▶ [PROVIDED PASSAGE]:

Weekly Blog for March 9, 2019 by Merle Kahn, Esq. – Part I
The Suspension Clause (Habeas Relief) Applies to Noncitizens in Expedited Removal Proceedings and the Suspension Clause ≠ Due Process
An amazing decision came down from the Ninth Circuit this week deserves its own blog. The Ninth Circuit held that the Suspension Clause (i.e., the Government shall not suspend the writ of habeas corpus unless it involves cases of rebellion, or invasion and the public safety may require it) applies to expedited removal proceedings. When I read this decision, I felt like Dorothy Gale when she arrives in Oz:
“The cyclone had set the house down gently, very gently – for a cyclone—in the midst of a country of marvelous beauty. There were lovely patches of green sward all about, with stately trees bearing rich and luscious fruits. Banks of gorgeous flowers were on every hand, and birds with rare and brilliant plumage sang and fluttered in the trees and bushes. A little way off was a small brook, rushing and sparkling along between green banks, and murmuring in a voice very grateful to a little girl who had lived so long on the dry, gray prairies.”
L. Frank Baum, The Wonderful Wizard of Oz. This decision brings us a wonderful new world where we have wonderous tools to help our clients. And as it is likely that the Trump Administration will expand expedited removal proceedings to all noncitizens who cannot establish that they have been physically present in the United States for two years; this case might be pivotal.
The other case that came down this week holds a noncitizen who has been convicted of an aggravated felony who is sentenced to a term of imprisonment of five years with a sentencing enhancement, has been convicted of a particularly serious crime and is statutorily ineligible for withholding of removal. I will blog about that case separately because I think this Suspension Clause case is so important. No cases came down from the Board of Immigration Appeals or the Attorney General.

▶ [SUPPLIED INFORMATION]:
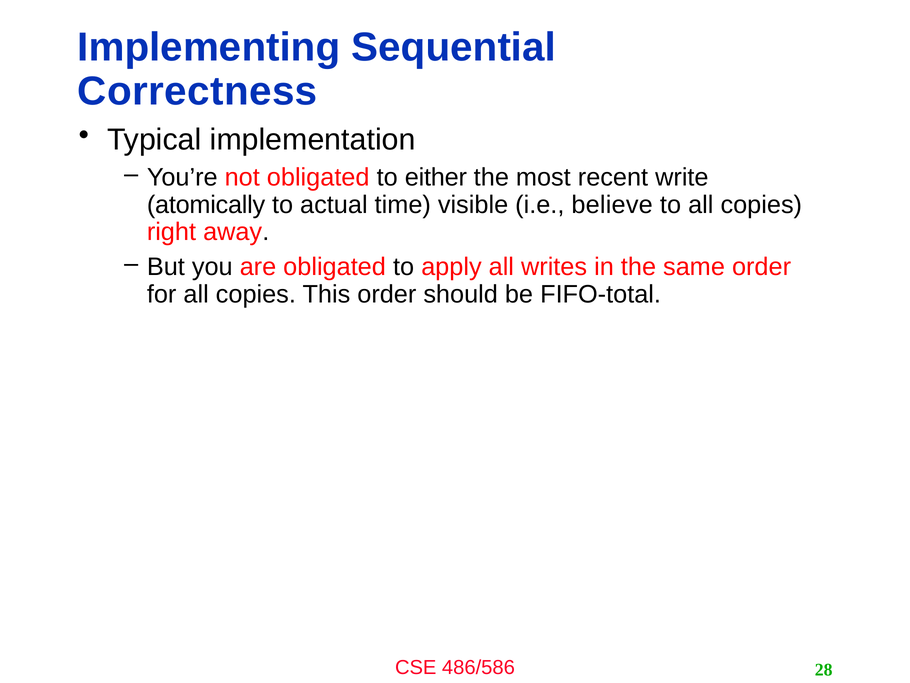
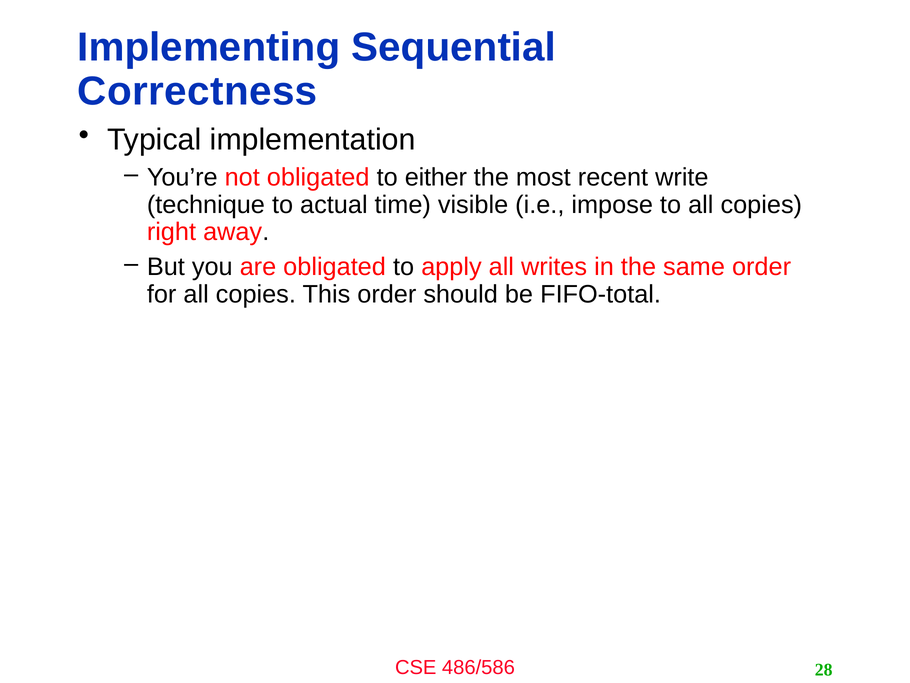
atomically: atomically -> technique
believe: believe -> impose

▶ [EXERCISE OBJECTIVE]: In the blog post above, list every feature of the country that the quoted passage from The Wonderful Wizard of Oz describes around the house.

▶ [WORKED ANSWER]:
- Lovely patches of green sward
- Stately trees bearing rich and luscious fruits
- Banks of gorgeous flowers
- Birds with rare and brilliant plumage
- A small brook rushing and sparkling between green banks